Abstract TP64: IV tPA Treatment of Minor Stroke Using MRI Targets Rather Than Clinical Severity

Abstract

Background: It is unknown whether patients with non-disabling minor acute ischemic stroke (mAIS) at presentation benefit from IV tPA. The CT-based PRISMS trial suggested no benefit, but was inconclusive due to early termination for low enrollment. Conversely, we have observed an increasing trend in IV tPA treatment of mAIS patients screened with MRI. In this study, we sought to determine our IV tPA treatment rate of patients with mAIS and describe the frequency of MRI targets of acute ischemic stroke (AIS) for these patients stratified by clinical severity. Methods: Patients were included in this study if: 1) treated with IV tPA for AIS from 2015-2017, 2) baseline MRI, and 3) NIHSS<6. Baseline MRI was evaluated (2-rater with 3rd tie breaker) for AIS targets on DWI, PWI, GRE, FLAIR, and MRA. Patients were retrospectively categorized as “disabling” vs. “non-disabling” based on NIHSS (“non-disabling” defined as maximum 1 point each for visual fields, facial palsy, sensation, and dysarthria only).
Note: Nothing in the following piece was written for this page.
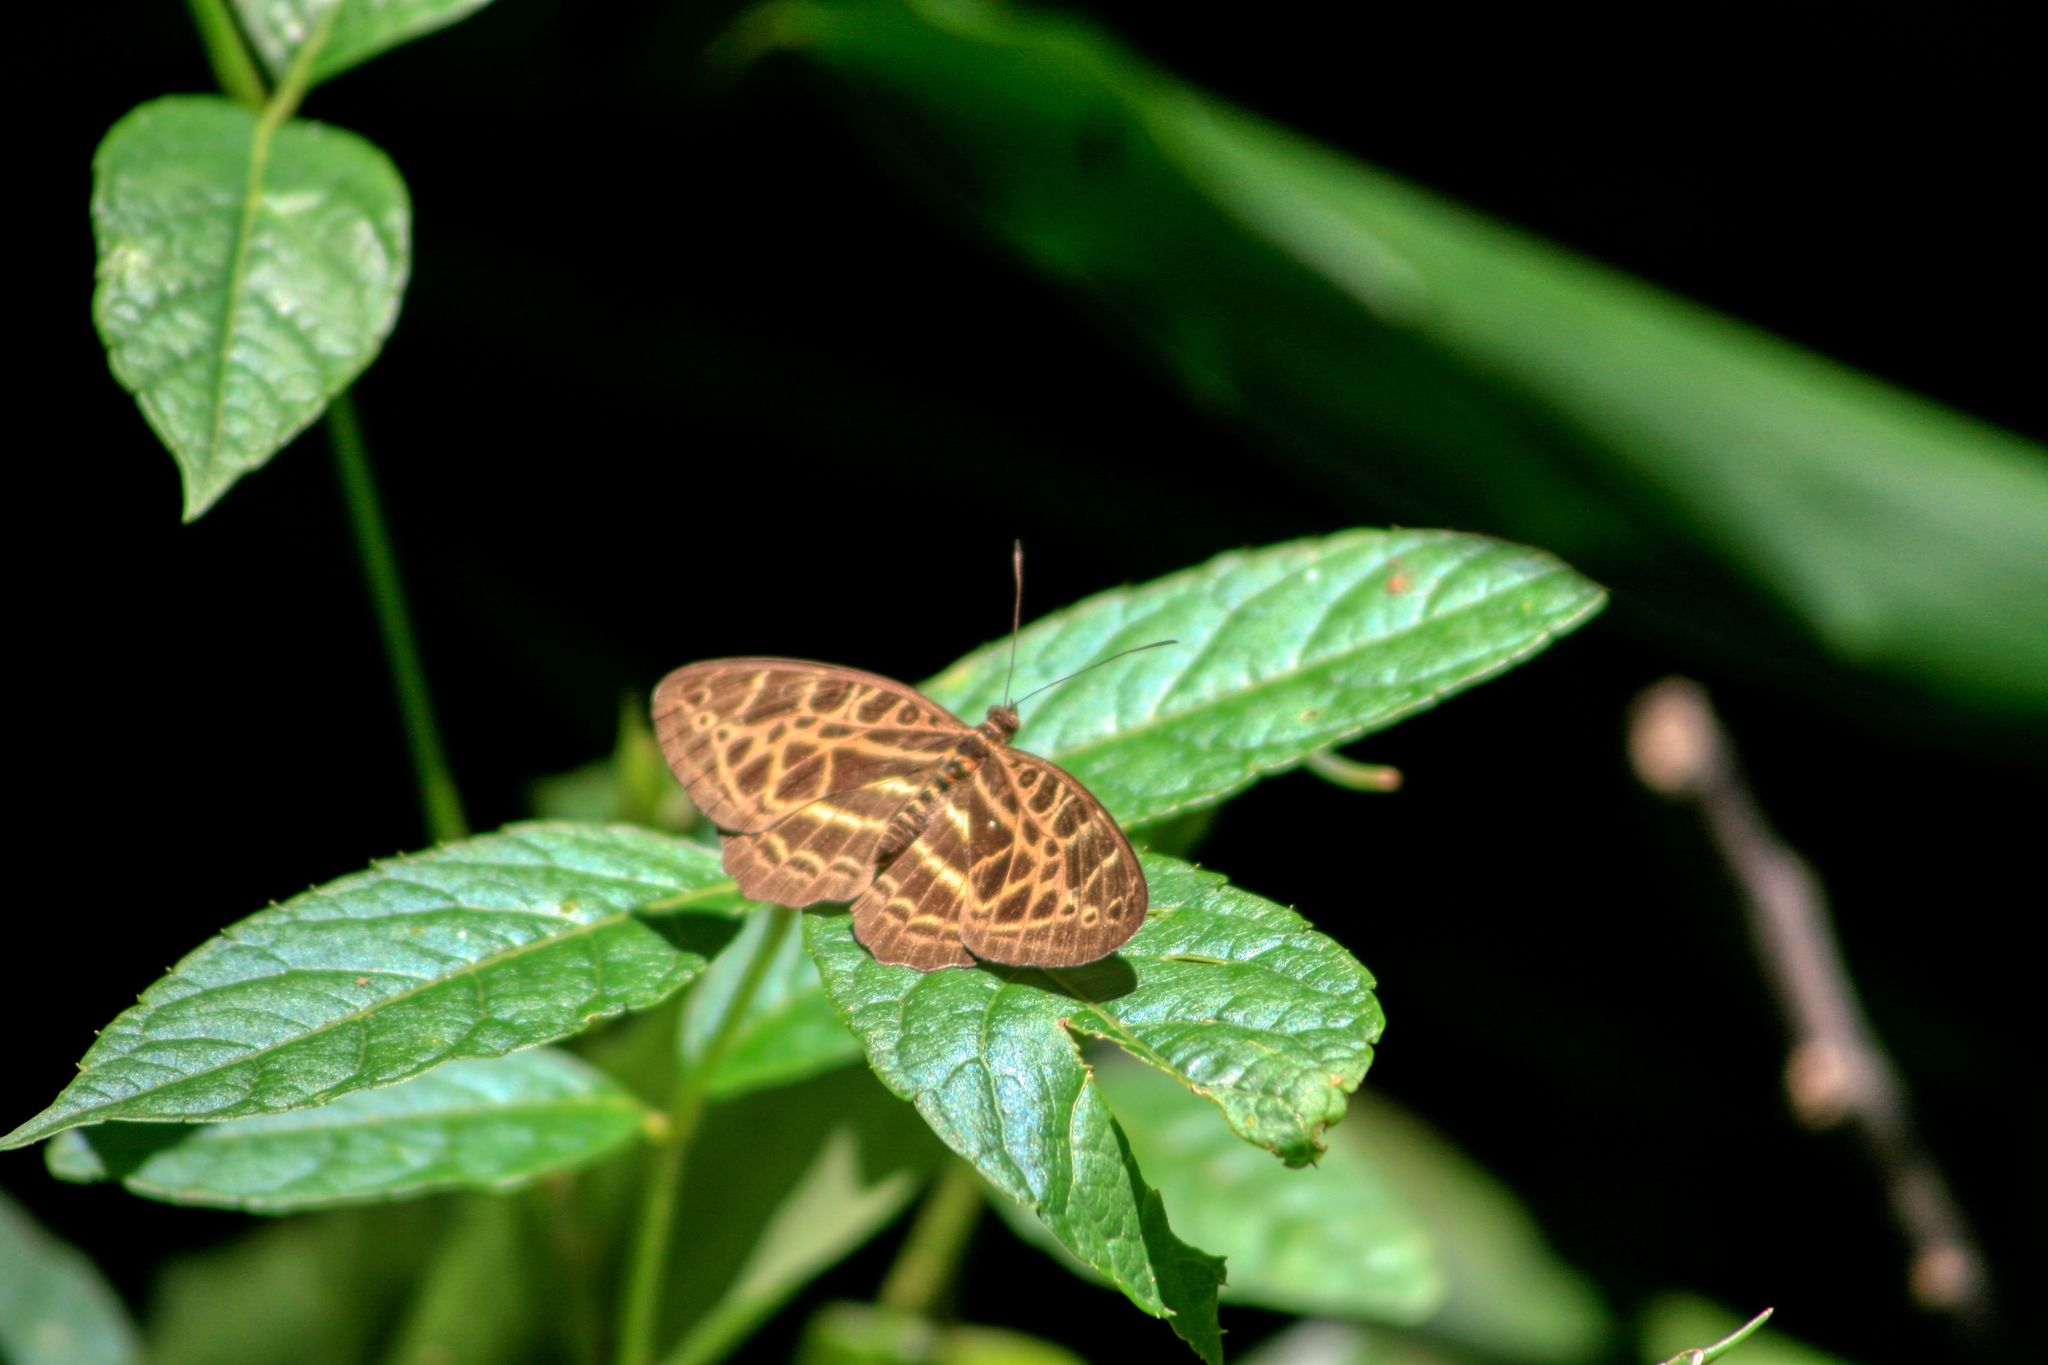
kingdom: Animalia
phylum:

Frequency of AIS targets on MRI were compared between the two groups. Results: Of 305 patients treated with IV tPA, 140 (46%) had mAIS (NIHSS<6), 119 of 140 (85%) had baseline MRI, 53 of 119 (45%) were “non-disabling.” There was no difference in presence of these imaging targets between “disabling” vs. “non-disabling” mAIS patients: DWI lesion, 86.4% vs. 88.7%, p=0.705; PWI lesion, 80.3% vs. 79.2%, p=0.685; PWI/DWI mismatch, 62.1% vs. 50.9%, p=0.337; FLAIR HVS, 48.5% vs. 43.4%, p=0.775; MRA LVO, 24.2% vs. 26.4%, p=0.829, MRA LVO location, p=0.91. There was a trend toward greater visualization of GRE thrombus in the “disabling” group: 40.9% vs. 24.5%, p=0.060. “Non-disabling” mAIS patients treated based on MRI target accounted for 17% of all IV tPA-treated patients. Conclusions: In MRI-screened patients with mAIS, there is no difference in frequency of AIS imaging targets in those with “disabling” vs. “non-disabling” deficit. These findings suggest that these MRI targets rather than clinical severity could be used to drive the decision to treat mAIS patients with IV tPA and greatly expand the pool of patients for thrombolytic therapy. The similarities of these imaging targets in mAIS patients with and without disabling deficit can be used to justify an MRI-based treatment trial.